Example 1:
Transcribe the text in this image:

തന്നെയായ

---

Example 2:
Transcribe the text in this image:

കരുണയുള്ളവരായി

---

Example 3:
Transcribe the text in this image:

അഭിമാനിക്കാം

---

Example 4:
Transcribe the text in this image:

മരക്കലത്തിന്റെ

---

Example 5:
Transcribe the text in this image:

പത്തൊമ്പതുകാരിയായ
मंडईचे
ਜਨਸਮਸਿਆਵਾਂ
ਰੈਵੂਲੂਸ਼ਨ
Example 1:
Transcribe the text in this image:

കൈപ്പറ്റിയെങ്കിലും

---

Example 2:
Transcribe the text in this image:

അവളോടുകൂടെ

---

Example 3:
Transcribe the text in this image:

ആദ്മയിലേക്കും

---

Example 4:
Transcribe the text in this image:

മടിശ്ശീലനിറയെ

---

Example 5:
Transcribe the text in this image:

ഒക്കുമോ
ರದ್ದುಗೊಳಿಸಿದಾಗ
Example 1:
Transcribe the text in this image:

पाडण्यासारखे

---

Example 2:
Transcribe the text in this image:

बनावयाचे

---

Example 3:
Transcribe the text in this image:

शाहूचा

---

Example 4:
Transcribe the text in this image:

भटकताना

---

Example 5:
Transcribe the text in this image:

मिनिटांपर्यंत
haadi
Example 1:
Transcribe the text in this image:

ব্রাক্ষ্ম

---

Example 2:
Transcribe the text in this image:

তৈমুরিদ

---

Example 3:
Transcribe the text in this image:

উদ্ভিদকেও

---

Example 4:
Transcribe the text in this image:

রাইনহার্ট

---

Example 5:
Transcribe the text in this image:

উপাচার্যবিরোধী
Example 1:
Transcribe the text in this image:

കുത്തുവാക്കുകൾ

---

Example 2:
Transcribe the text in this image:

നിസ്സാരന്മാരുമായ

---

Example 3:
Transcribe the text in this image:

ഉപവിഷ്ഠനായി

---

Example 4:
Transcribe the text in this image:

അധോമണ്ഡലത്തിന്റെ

**Prompt:**
Retype all of the entries shown above, exactly.

**Finished exercise:**
Example 1:
Transcribe the text in this image:

തന്നെയായ

---

Example 2:
Transcribe the text in this image:

കരുണയുള്ളവരായി

---

Example 3:
Transcribe the text in this image:

അഭിമാനിക്കാം

---

Example 4:
Transcribe the text in this image:

മരക്കലത്തിന്റെ

---

Example 5:
Transcribe the text in this image:

പത്തൊമ്പതുകാരിയായ
मंडईचे
ਜਨਸਮਸਿਆਵਾਂ
ਰੈਵੂਲੂਸ਼ਨ
Example 1:
Transcribe the text in this image:

കൈപ്പറ്റിയെങ്കിലും

---

Example 2:
Transcribe the text in this image:

അവളോടുകൂടെ

---

Example 3:
Transcribe the text in this image:

ആദ്മയിലേക്കും

---

Example 4:
Transcribe the text in this image:

മടിശ്ശീലനിറയെ

---

Example 5:
Transcribe the text in this image:

ഒക്കുമോ
ರದ್ದುಗೊಳಿಸಿದಾಗ
Example 1:
Transcribe the text in this image:

पाडण्यासारखे

---

Example 2:
Transcribe the text in this image:

बनावयाचे

---

Example 3:
Transcribe the text in this image:

शाहूचा

---

Example 4:
Transcribe the text in this image:

भटकताना

---

Example 5:
Transcribe the text in this image:

मिनिटांपर्यंत
haadi
Example 1:
Transcribe the text in this image:

ব্রাক্ষ্ম

---

Example 2:
Transcribe the text in this image:

তৈমুরিদ

---

Example 3:
Transcribe the text in this image:

উদ্ভিদকেও

---

Example 4:
Transcribe the text in this image:

রাইনহার্ট

---

Example 5:
Transcribe the text in this image:

উপাচার্যবিরোধী
Example 1:
Transcribe the text in this image:

കുത്തുവാക്കുകൾ

---

Example 2:
Transcribe the text in this image:

നിസ്സാരന്മാരുമായ

---

Example 3:
Transcribe the text in this image:

ഉപവിഷ്ഠനായി

---

Example 4:
Transcribe the text in this image:

അധോമണ്ഡലത്തിന്റെ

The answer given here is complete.